Added Voloch: “One of the reasons for our very rapid development is we’ve relied on these very small multidisciplinary teams involving software developers, genomicists, immunologists, and machine learning people that are largely autonomous within the company, and can move extremely fast. For us to take this company to the next level, we need to retain the same level of agility and the independence in these things that both in recruiting as well as organizationally.”
Immunai says its projected growth in headcount will come from both internal growth and external expansion through mergers and acquisitions.
“We are planning to expand our current R&D capabilities in house, and our business and corporate development departments by hiring organically. But I think it is safe to say that we are planning more M&A in our future,” Solomon said.
The company expanded to Zurich and Prague when it acquired Nebion, which has created what it has called the world’s largest compendium of deeply curated transcriptomic data from public and private sources. Immunai reasoned that adding Nebion’s data will help it improve its ML models by enabling its platform to find drug targets from aggregated public data sets and providing validation data for targets found through other methods.
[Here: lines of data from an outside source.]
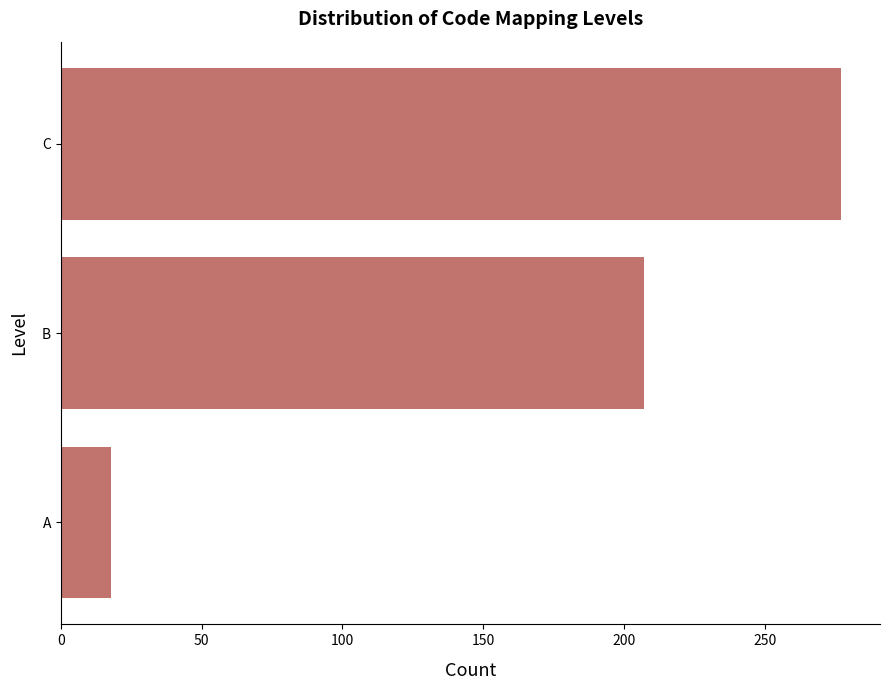

What is the change in value from A to B?

+189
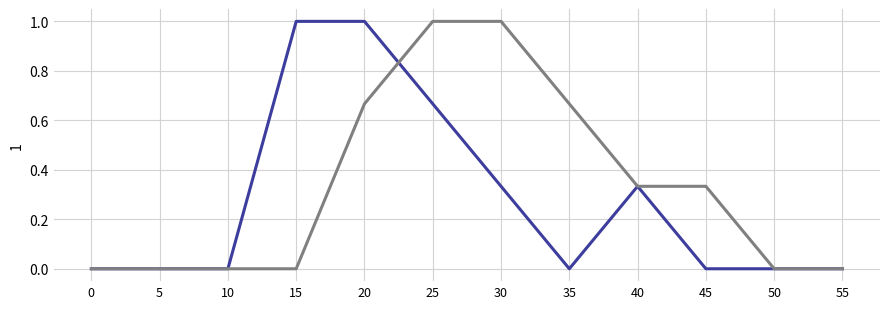

What is the spread (max minus min) of values at 15?

1.0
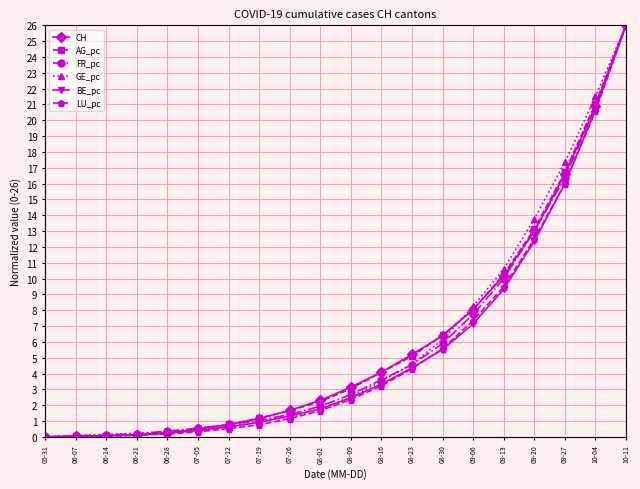

Between 07-12 and 09-06, which series saw the biggest shift?

GE_pc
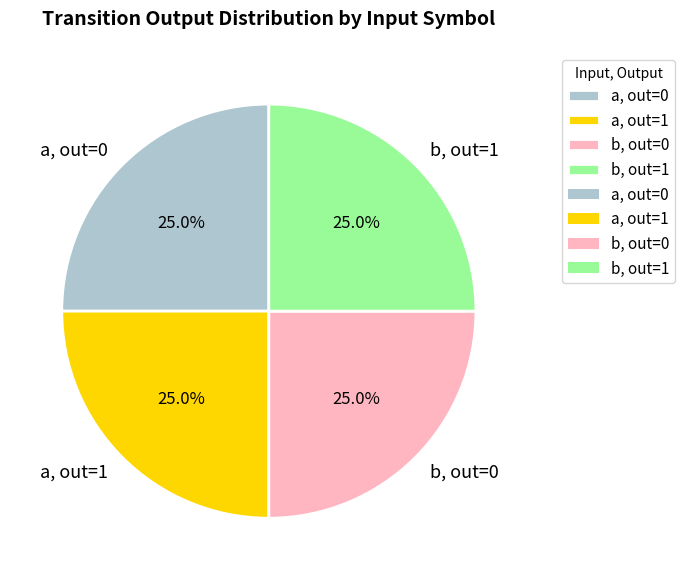

Does any single category account for the majority?

No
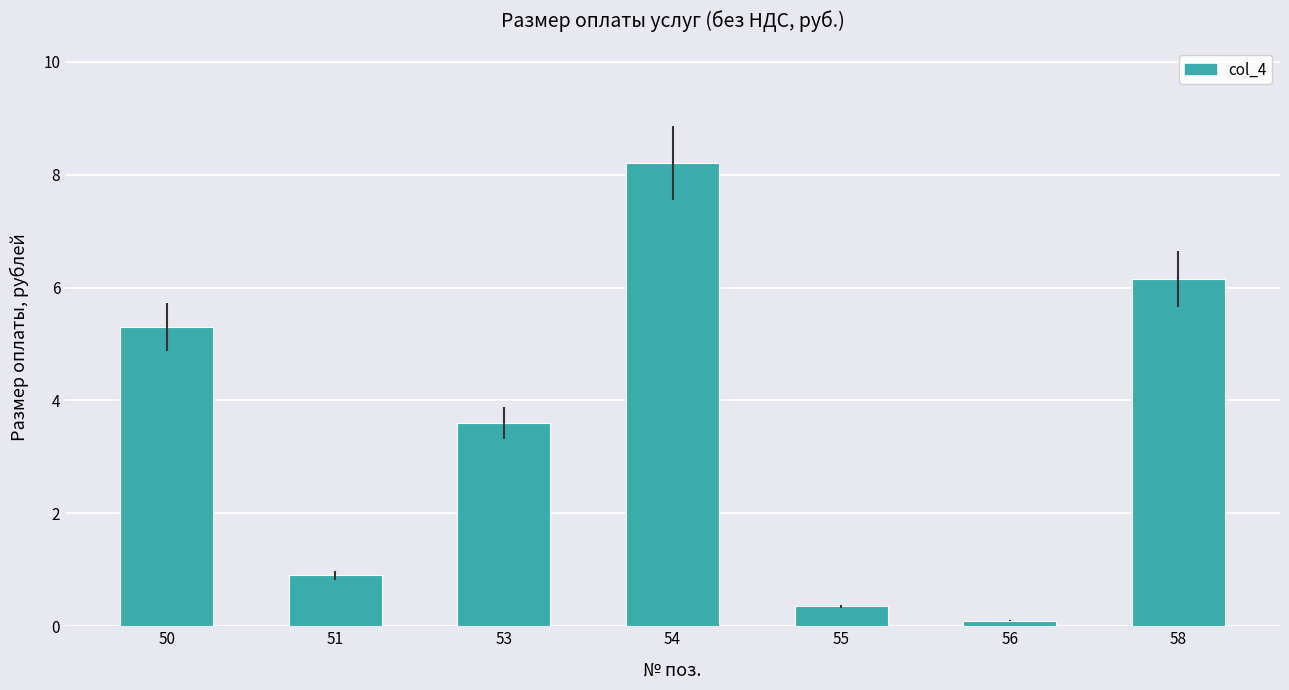

Which label corresponds to the largest value in the chart?

54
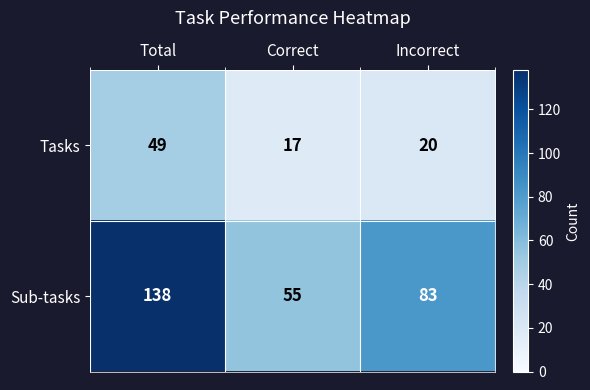

What is the difference between the second highest and minimum values in the Tasks series?

3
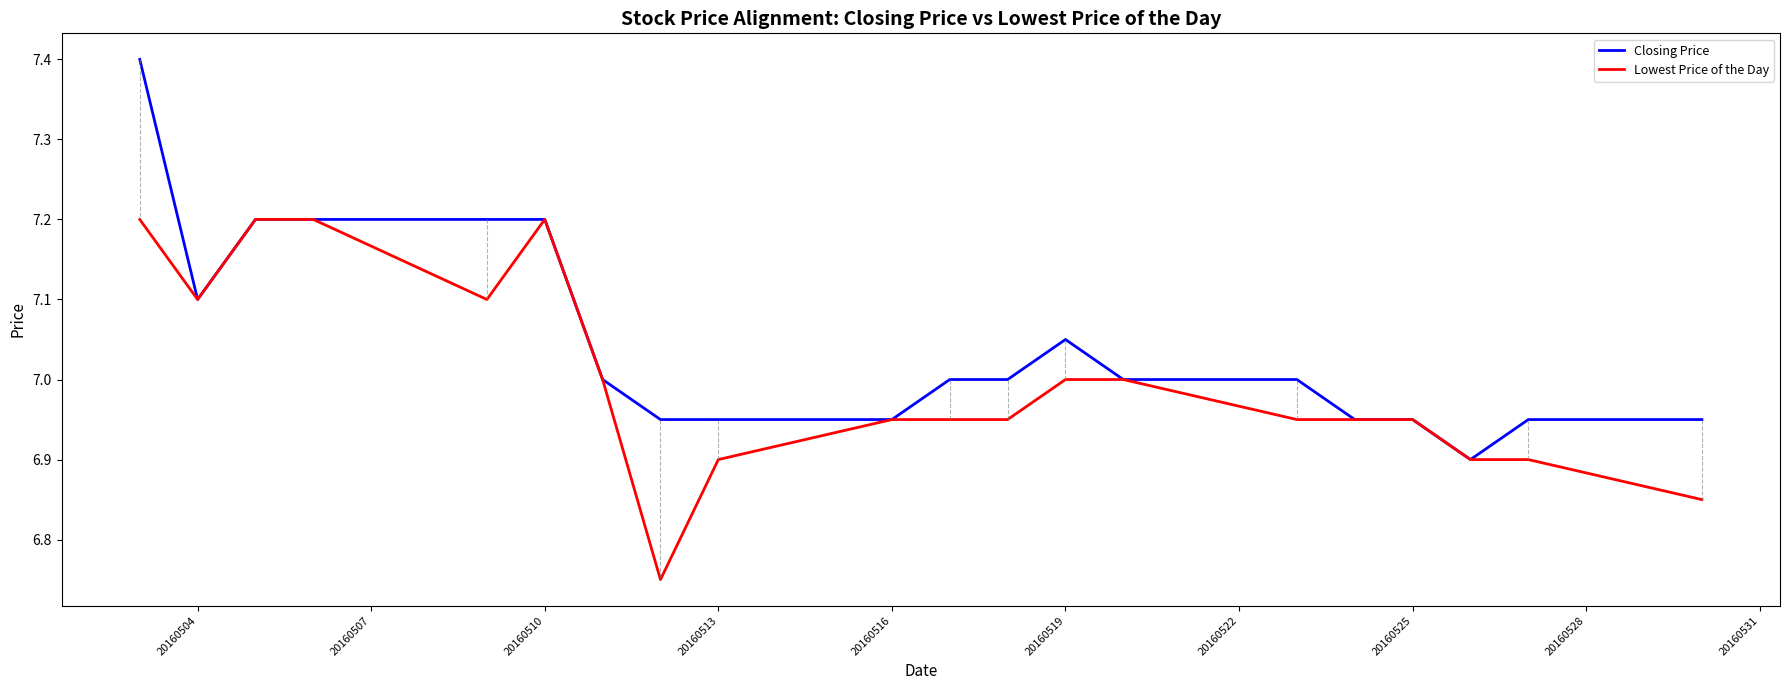

Which series has the largest total across all categories?

Closing Price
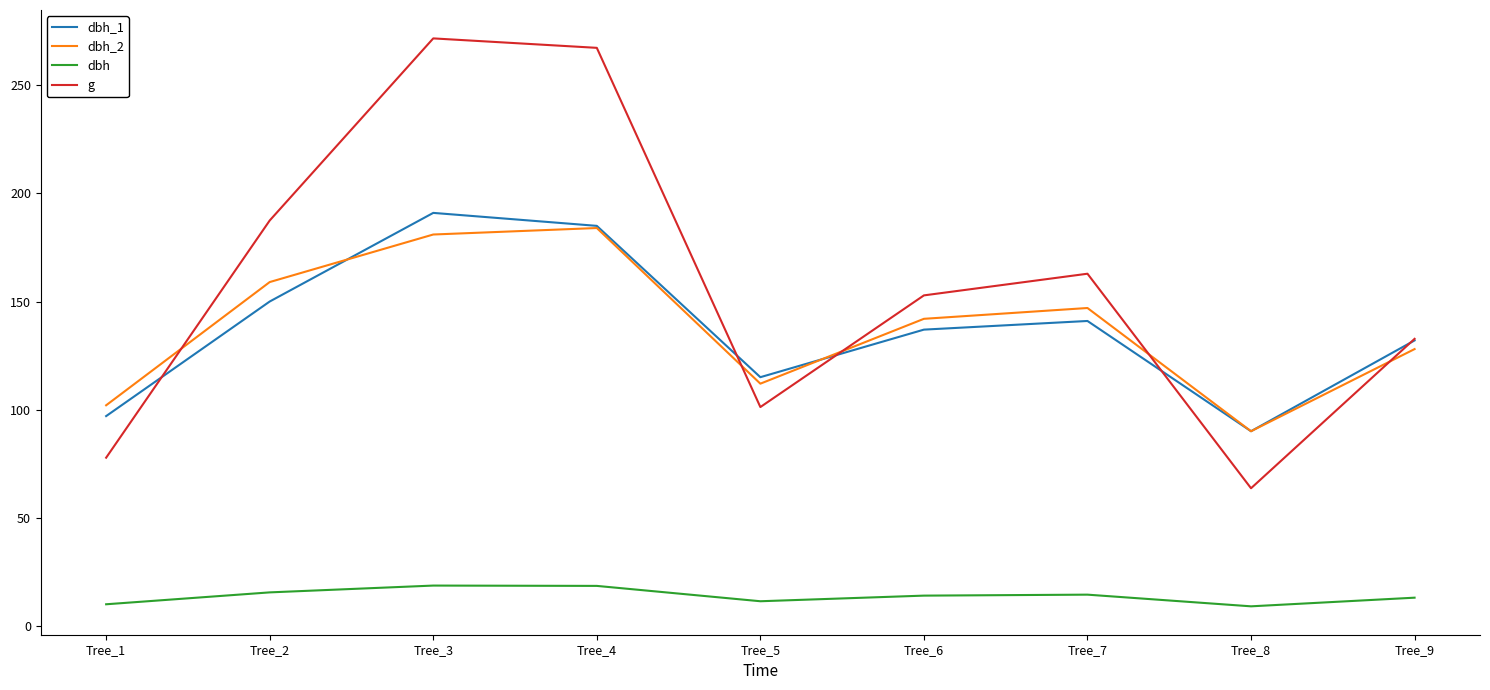

What are all the series names shown in the legend?

dbh_1, dbh_2, dbh, g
Nebion was Immunai’s second acquisition this year; the first was Dropprint Genomics, a Y Combinator-backed San Francisco startup that has developed computational infrastructure designed to conduct single-cell sequencing at scale, as well as proprietary methods for cost-effective processing of hundreds of patient samples, and a large database of immune cells from autoimmune and cancer cohorts.
A month earlier, Immunai completed a $60 million Series A round whose proceeds were intended to expand Immunai’s genomics capabilities from the observational to the functional, including reprogramming immune cells as well as prioritizing and validating targets.
“We want to keep growing and we want to do more partnerships and be able to support more of the sequencing and in vitro validation work that we’ve been doing, so that was the main reason for the financing,” Solomon added.